I realize that anything that has to do with the rest of the world at large has no bearing on you and vintage ear cannons and that I am just a grumpy old bugger at 35 filled with contempt for you kids now days. I also realize that by wearing your giant headphones, you are labeling yourself as an anti-social dweeb, but one that is too polite to let other people hear the wonder that is your music. You must be ashamed of it on some level.

I am going to start packing a small pair of scissors with me and I am going to nip the wire on your silly headphones when I see you. After I snip the wire and pass you, if you figure out what happened. I am going to run off. And you will be stuck there with your ruined headphones and no music because you either: A) have your trousers around your knees, B) are wearing skinny-jeans so tight you can't breathe, C) have your long, Justin-Beiber-fringe hanging in your face and can't see anything D) have on platform shoes/untied trainers/sandals and socks or something else just as stupid. Your chances of catching me are nil. And if you did catch me, you would just cry because you are so Emo and your "Mum gave you those headphones for Christmas" ~Sniff~.


Side Note: I actually know people that own massive headphones. They are web designers that need to focus while in a noisy office atmosphere, or DJ's that actually use them to hear a song while blaring another. For a very cool Music Site, please visit a friend of mine over at Head Underwater. His name is Jimmy and we used to work together.

Oh, and I may be a grumpy old man at 35, but if you dips on the pavement can not walk any faster, move to the bloody side! Single file is not the end of the world. There is no reason you have to walk six people abreast. Noah went two-by-two, if it was good enough to save all the animals on the planet, (although we know that didn't really happen. Where did he put 2 million beetles?) then it is good enough for you damn tourists.

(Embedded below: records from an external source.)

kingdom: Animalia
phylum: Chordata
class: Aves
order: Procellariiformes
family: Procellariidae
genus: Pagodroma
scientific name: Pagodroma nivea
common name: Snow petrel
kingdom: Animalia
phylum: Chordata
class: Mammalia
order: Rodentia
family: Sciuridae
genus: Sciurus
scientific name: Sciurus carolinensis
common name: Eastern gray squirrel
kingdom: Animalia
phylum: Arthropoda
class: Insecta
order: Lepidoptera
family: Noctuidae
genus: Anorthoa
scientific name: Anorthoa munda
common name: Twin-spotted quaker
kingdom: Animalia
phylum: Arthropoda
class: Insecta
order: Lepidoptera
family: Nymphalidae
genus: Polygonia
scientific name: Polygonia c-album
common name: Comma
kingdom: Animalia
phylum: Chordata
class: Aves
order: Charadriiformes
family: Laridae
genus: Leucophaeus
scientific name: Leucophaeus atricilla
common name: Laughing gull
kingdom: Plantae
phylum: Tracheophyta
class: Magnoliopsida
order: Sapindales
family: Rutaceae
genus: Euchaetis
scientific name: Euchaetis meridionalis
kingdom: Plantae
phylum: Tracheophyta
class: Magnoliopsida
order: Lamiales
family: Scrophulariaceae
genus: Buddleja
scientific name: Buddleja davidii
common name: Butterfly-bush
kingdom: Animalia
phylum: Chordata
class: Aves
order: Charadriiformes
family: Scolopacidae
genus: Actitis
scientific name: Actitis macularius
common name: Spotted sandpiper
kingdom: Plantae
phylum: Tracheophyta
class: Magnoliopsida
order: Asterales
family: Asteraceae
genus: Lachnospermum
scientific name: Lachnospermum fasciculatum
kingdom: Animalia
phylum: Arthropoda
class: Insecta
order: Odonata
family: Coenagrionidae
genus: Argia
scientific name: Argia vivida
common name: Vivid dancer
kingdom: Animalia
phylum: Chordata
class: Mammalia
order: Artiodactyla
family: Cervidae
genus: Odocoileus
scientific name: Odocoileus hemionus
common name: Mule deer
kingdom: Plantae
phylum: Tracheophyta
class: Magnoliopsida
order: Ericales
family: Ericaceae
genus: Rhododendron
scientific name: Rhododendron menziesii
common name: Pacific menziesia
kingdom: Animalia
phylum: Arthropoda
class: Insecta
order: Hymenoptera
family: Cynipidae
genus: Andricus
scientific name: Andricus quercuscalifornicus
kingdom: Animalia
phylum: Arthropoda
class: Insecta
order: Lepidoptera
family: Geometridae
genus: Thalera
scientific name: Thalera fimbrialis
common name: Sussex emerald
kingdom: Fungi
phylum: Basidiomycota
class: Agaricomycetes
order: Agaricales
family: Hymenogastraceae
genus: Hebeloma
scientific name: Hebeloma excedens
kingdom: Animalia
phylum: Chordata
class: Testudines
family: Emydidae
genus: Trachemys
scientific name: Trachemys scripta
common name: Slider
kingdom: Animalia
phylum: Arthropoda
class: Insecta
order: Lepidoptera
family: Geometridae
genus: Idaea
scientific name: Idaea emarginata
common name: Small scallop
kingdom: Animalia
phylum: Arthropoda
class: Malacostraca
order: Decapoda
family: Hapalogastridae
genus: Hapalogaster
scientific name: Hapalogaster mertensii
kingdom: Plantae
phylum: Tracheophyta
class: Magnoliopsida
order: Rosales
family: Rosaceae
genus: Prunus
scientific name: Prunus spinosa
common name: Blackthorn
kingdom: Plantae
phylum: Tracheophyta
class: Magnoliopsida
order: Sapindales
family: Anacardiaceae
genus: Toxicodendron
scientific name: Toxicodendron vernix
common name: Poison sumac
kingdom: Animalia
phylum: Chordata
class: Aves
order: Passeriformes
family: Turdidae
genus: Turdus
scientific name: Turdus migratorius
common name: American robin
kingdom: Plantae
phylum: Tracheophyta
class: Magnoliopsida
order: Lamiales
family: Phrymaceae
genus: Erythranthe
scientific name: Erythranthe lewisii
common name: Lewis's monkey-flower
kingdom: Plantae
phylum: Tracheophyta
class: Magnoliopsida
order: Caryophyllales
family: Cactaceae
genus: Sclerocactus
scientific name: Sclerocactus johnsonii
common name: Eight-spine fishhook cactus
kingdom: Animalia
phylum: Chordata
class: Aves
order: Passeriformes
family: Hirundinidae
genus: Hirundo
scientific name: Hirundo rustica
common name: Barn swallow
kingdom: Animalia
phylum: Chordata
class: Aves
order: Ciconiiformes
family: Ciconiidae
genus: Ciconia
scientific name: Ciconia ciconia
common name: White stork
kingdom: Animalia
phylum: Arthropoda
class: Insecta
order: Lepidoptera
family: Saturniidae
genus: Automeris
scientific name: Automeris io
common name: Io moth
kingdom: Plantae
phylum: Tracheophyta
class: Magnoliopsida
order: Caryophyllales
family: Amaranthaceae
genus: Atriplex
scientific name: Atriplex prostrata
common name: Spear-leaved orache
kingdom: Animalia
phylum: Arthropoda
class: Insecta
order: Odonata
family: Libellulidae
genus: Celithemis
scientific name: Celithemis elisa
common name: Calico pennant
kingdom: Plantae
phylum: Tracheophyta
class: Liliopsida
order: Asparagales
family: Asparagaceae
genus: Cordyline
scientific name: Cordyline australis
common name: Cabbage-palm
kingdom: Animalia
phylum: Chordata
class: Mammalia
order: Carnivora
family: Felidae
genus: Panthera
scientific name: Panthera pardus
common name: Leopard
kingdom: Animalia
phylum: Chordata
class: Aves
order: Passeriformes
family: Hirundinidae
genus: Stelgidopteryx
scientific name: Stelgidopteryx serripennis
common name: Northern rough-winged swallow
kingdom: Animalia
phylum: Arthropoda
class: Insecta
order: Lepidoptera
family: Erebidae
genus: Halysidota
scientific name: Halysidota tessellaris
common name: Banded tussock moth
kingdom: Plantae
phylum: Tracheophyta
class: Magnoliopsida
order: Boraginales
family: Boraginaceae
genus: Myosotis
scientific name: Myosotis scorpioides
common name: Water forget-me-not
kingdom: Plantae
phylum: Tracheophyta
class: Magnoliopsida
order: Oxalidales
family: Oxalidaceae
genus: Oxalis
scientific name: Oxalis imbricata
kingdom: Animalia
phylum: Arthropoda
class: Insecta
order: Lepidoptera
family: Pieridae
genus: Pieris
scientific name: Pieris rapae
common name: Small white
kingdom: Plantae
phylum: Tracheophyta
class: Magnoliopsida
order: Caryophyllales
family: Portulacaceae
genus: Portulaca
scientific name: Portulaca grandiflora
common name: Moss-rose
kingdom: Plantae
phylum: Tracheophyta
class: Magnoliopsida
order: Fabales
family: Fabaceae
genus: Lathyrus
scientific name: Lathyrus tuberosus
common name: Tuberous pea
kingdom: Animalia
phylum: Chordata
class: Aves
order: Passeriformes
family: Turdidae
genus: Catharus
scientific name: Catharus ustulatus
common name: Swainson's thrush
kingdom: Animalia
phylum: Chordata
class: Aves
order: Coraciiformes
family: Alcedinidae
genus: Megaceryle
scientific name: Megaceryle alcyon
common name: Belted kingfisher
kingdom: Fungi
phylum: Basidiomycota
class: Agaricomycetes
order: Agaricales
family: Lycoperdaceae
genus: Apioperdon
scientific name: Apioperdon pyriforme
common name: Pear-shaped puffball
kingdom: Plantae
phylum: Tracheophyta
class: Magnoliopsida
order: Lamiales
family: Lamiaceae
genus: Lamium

*My friend Rani is actually traveling around the world right now by herself. Turkey is just her first stop. How gutsy is she? 


  1. I heart you old man Tony. And old man music or not, you're still the raddest guitarist I know! P.s. Turkey says hello.

  2. Ryan: ...but still Immature. And I refuse to be a grown up. Besides, Tavis agreed with me.

    Rani: I am making you a T-shirt that says that. I <3 Old Man Tony. I was going to link to your blog, but thought I should ask first.

  3. I heart OMT! I am awaiting my t-shirt. Link away.